The station currently handles 20 plus calls a shift. It is strategically located off the 120 Bypass and central to development north of the freeway and areas yet to develop south of the freeway.

It also is at the center of all “big structure” — Spreckels Park, Great Wolf/Airport Way corridor, and the South Main retail and adjacent industrial park area.

The station was designed to house two engine companies including a 100-foot aerial truck. The plan is when the city is to the point of needing another engine company and can fund it, the aerial truck will be shifted there and a standard fire engine will replace it at the Powers Avenue station.

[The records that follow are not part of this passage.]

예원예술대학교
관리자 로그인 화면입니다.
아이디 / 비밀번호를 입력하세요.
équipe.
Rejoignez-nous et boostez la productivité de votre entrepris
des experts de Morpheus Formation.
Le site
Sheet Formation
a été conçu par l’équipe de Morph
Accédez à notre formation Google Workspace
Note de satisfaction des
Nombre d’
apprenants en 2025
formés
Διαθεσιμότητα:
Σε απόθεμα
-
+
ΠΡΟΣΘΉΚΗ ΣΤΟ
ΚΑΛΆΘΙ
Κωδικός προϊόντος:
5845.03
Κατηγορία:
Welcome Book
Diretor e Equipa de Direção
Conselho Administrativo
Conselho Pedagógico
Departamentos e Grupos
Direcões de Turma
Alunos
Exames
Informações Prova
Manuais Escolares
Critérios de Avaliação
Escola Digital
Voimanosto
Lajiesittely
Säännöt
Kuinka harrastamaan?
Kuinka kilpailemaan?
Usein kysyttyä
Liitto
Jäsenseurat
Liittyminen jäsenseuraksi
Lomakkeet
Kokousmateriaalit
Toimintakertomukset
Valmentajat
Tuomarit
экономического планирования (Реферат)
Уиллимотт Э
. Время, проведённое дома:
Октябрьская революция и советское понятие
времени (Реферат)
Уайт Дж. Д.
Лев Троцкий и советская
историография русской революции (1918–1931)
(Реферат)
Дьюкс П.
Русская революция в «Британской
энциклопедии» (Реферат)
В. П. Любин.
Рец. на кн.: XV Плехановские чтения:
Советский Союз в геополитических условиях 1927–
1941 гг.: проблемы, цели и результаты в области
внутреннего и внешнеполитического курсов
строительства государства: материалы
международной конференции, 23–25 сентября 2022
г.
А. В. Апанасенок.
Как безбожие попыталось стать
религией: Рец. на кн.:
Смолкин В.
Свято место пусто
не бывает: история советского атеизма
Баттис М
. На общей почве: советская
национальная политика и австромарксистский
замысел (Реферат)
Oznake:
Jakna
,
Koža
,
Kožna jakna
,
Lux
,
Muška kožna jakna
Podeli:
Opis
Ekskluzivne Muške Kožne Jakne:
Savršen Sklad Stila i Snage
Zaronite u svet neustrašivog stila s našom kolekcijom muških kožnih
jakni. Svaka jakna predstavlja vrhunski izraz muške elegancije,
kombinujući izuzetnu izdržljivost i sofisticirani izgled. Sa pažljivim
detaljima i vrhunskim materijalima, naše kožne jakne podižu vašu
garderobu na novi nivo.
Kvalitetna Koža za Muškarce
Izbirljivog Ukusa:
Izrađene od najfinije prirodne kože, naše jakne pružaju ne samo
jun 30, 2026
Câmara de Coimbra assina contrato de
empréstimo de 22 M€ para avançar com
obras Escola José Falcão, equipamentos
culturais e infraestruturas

The reason the current 100-foot truck is not housed now at Union Road is simple. It has the highest number of calls and as such it would further accelerate the wear and tear on the aerial truck, the most expensive apparatus in the department.

The inference by Cantu that somehow the department is underserving Manteca or is rapidly moving to that point is puzzling.

Just months ago he was heaping praise on the department after the council was presented with the outside consultant’s report.

It was justifiable praise. Response times to fires and medical emergencies are almost always within the targeted five-minute goal. The department’s effectiveness at keeping the city safer has earned it a No. 2 rating by the Insurance Services Office. It is a rating just 3 percent of the 27,228 fire departments in the nation attain.

Deploying an aerial truck at a station in lieu of standard engine underscores how Manteca achieved such a rating that is reflected in more reasonable insurance premiums for homeowners and businesses alike.

The city clearly is not in a position yet to afford staffing a stand-alone aerial truck. Yet it could not afford not to have the capabilities that an aerial truck brings.

Manteca was the Johnny-come-lately to aerial trucks in the South County. Tracy, Lathrop, and even Ripon had them in place years before Manteca.

That said the department has put the aerial truck to effective use. In the past 40 days it was credited with saving two commercial structures from going up in flames — Sammy’s Tire on North Main Street and the Old City Hall on Maple Avenue in downtown Manteca. Several years ago it was critical for keeping the fire contained at the then under construction Tesoro apartment complex until additional aerial trucks arrived from surrounding jurisdictions. As a result more than half of the buildings were saved that would have been lost if the first response has been standard fire engine companies.

The cost difference between a new fire engine and a new aerial truck is roughly $900,000.

That means for $900,000 Manteca for the next six years — assuming that is when growth and funding justifies adding a second engine company at the Union Road station — gets the benefits of an aerial truck.

Meanwhile they avoid $7.2 million in staffing costs. That makes the $900,000 spent on the replacement aerial truck a prudent, efficient, and effective move that keeps the high standards of Manteca Fire in place without reckless financial overkill that would undermine long-term efforts to keep all stations opened and fully staffed.

As for those fire trucks in supermarket parking lots, firefighters work 48 hour shifts and then are off for three days. The firefighters pool their own money to feed themselves — and not the city — hence the trip to the supermarket.

The community can ill afford to have any of the three firefighters far away from their engine during their shifts. They have to be able to respond together as a team no matter where they might be.

Departments such as Los Angeles respond to medical emergencies with rescue squads that are housed at fire stations along with engine companies.

Manteca is not at the point where call volume or revenue justifies such a move.

Instead the Manteca Fire Department over the years has wisely chartered a course that delivers on its commitment to protect the lives and property of the community they serve.